Asleep at the Wheel Lacked Real Swing at the Kessler Theater on Friday

Asleep at the Wheel Kessler Theater, Dallas Friday, February 20, 2015

What to say about Asleep at the Wheel? The band is both a tribute and throwback to Texas Swing music, that glorious mash-up of country music and big-band jazz. And the band -- well, leader Ray Benson, anyway -- provides one of the few visible direct links to the cosmic cowboy scene of '70s Austin. The Wheel plays music that is timeless, infectious, and is meant for dancing. In short, the Wheel is near and dear to me.

See also: Willie Nelson and Asleep at the Wheel The 20 Best Songs Ever Written About Dallas

And the Wheel should be to anyone with Texas in their DNA, by birth or otherwise -- a feeling that is shared by a good many people. When the band hit Dallas for a double feature at The Kessler Theater on Friday night, the audience consisted of obvious long-time fans. I have not seen an audience this old at a concert in Dallas, ever. Yes, for once, I was not the old man in the club.

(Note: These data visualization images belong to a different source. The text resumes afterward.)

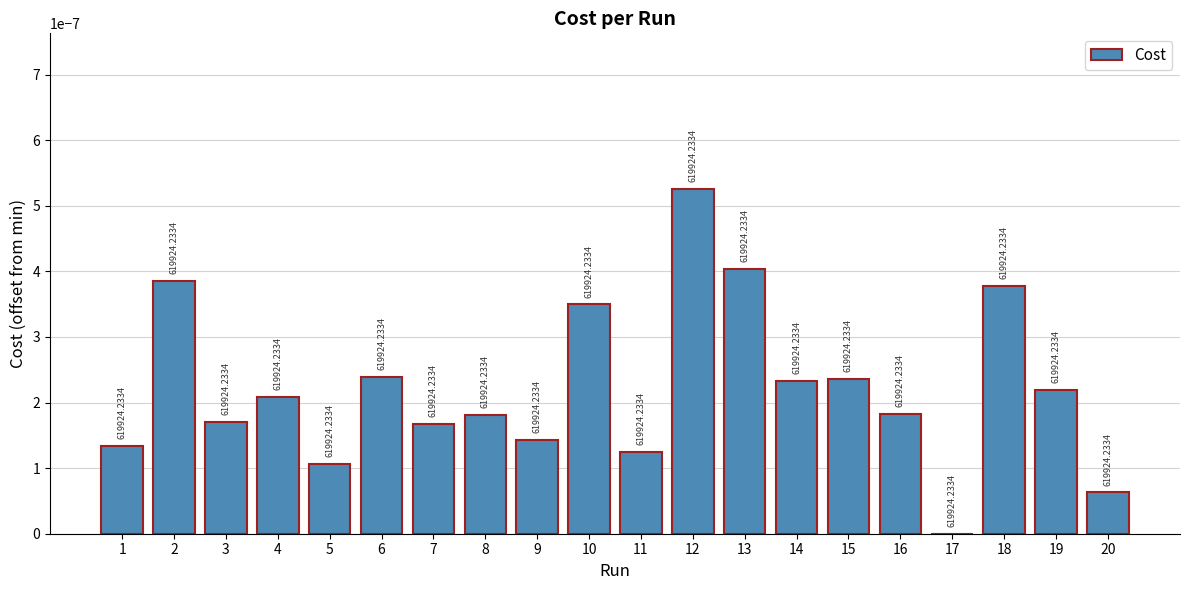

At which category does the chart reach its minimum across all series?

17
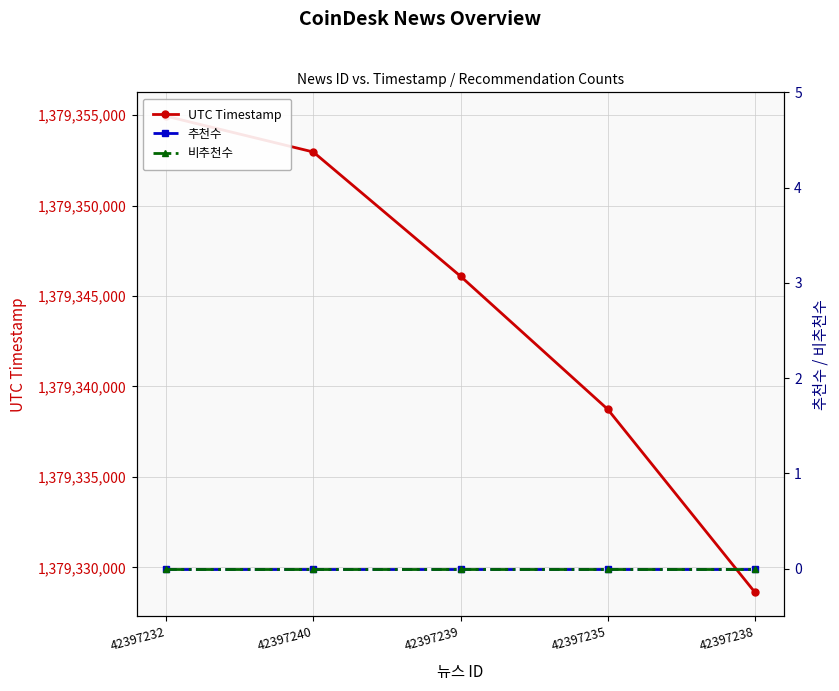

Which series changed the most between 42397232 and 42397238?

UTC Timestamp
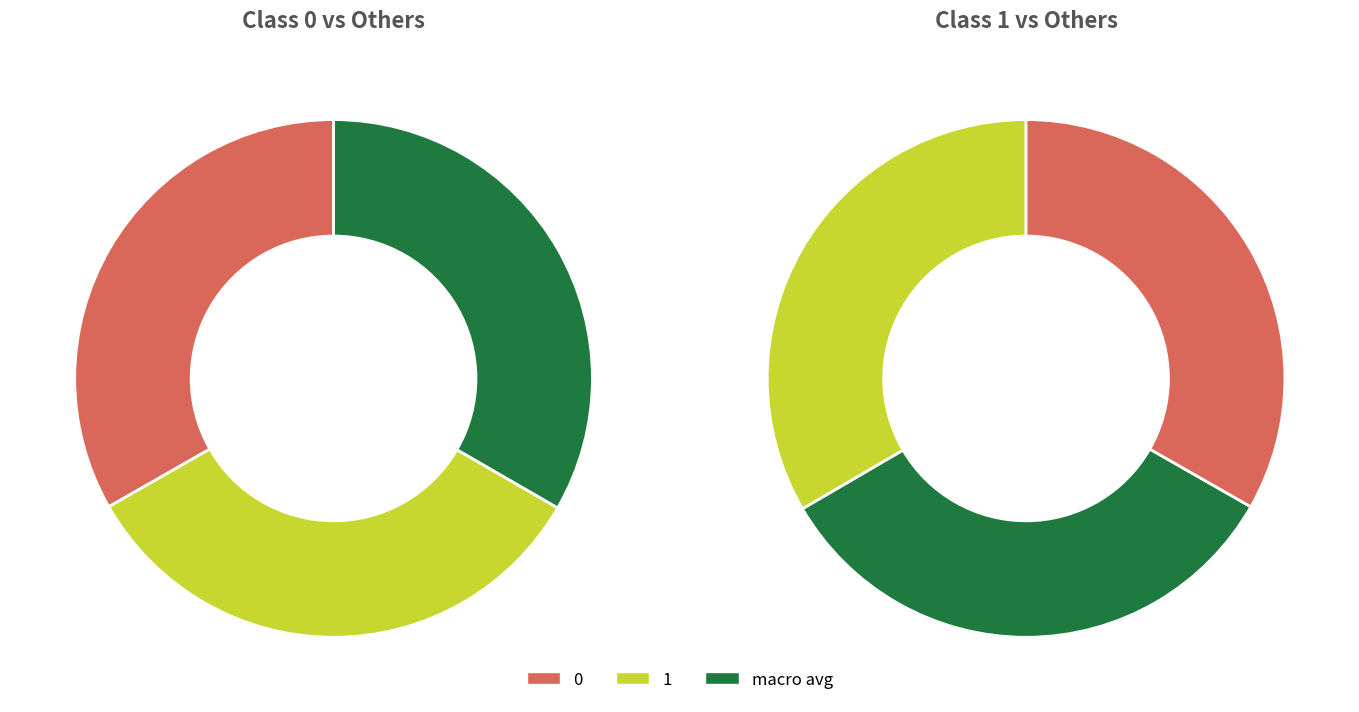

What portion of the pie excludes 1?

66.6%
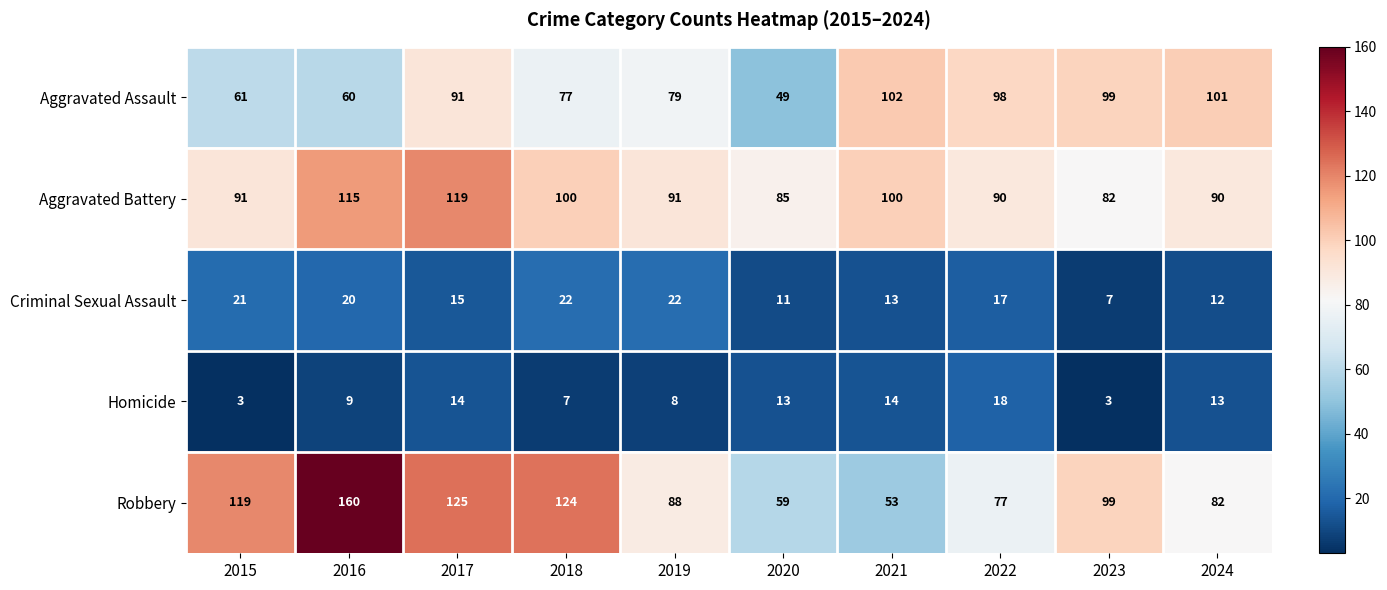

Where does the Criminal Sexual Assault series first go above 17?

2015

Taking the stage around 9:30 for the second of their two sets that night, Benson and associates had all the right ingredients: Piano, a couple of fiddle players, a three-piece horn section, peddle steel, rhythm section and of course the hulking Benson himself. Asleep at the Wheel is clearly his show. He's the only consistent member over the life span of the band, which has racked up nine Grammy's over this long history. With his boots, cowboy hat and six-foot 10-inch frame, he dwarfs his Gibson 335 and defines the term "gentle giant."

The band launched into their set of classic Texas swing, Benson explaining that they were doing a few shows with this expanded band as a warm-up to an Austin City Limits taping net week. The set was loaded with country and swing classics like "Miles and Miles of Texas," Bob Wills standards like "I Hear You Talking" and Cindy Walker's "Milk Cow Blues." These are songs guaranteed to put a smile on your face and, space permitting, your feet in motion.

But as difficult as this is to say, the show was a mild disappointment. It skewed more on the side of nostalgic than honest-to-goodness swing. With that said, I acknowledge that my own long memory of the band may be a contributing factor to this letdown.

Here's the thing: Despite loading the stage with 10 excellent musicians, the music strangely lacked power. Part of this was the setting. This is, after all, dance hall music. With table seating filling the small floor of The Kessler, wonderful as it may be as a music venue, boot scootin' was never on the agenda. Maybe the source of the diminished sound was the band's own sound engineer, more used to the dynamics of a room like Billy Bob's than the tiny Kessler. Even the low-level stage lighting contributed to the murk. Whatever, somehow the music felt small. Well played, but with no punch. And the new youth in the band -- a girl fiddle player and a guy that switched between fiddle and mandolin -- seemed to feel obligated to grin and gesture manically to the point of distraction.

This is not to say it was bad. It wasn't. Benson is a big presence and a genuinely nice guy. The aging bodies (including an original Texas Playboy) of the horn section play young in a way that makes you grin. The band is a well-oiled machine. And with this tour, dubbed "Still the King" in reference to the music of Bob Wills, draws deeply from an absolutely magical songbook.

It's more than fair to say a good time was had by all. Hearing virtually everyone in the audience sing "Happy Trails" along with the band was more than enough evidence of that. But if you really want to enjoy this band, see them where you -- and they -- can swing.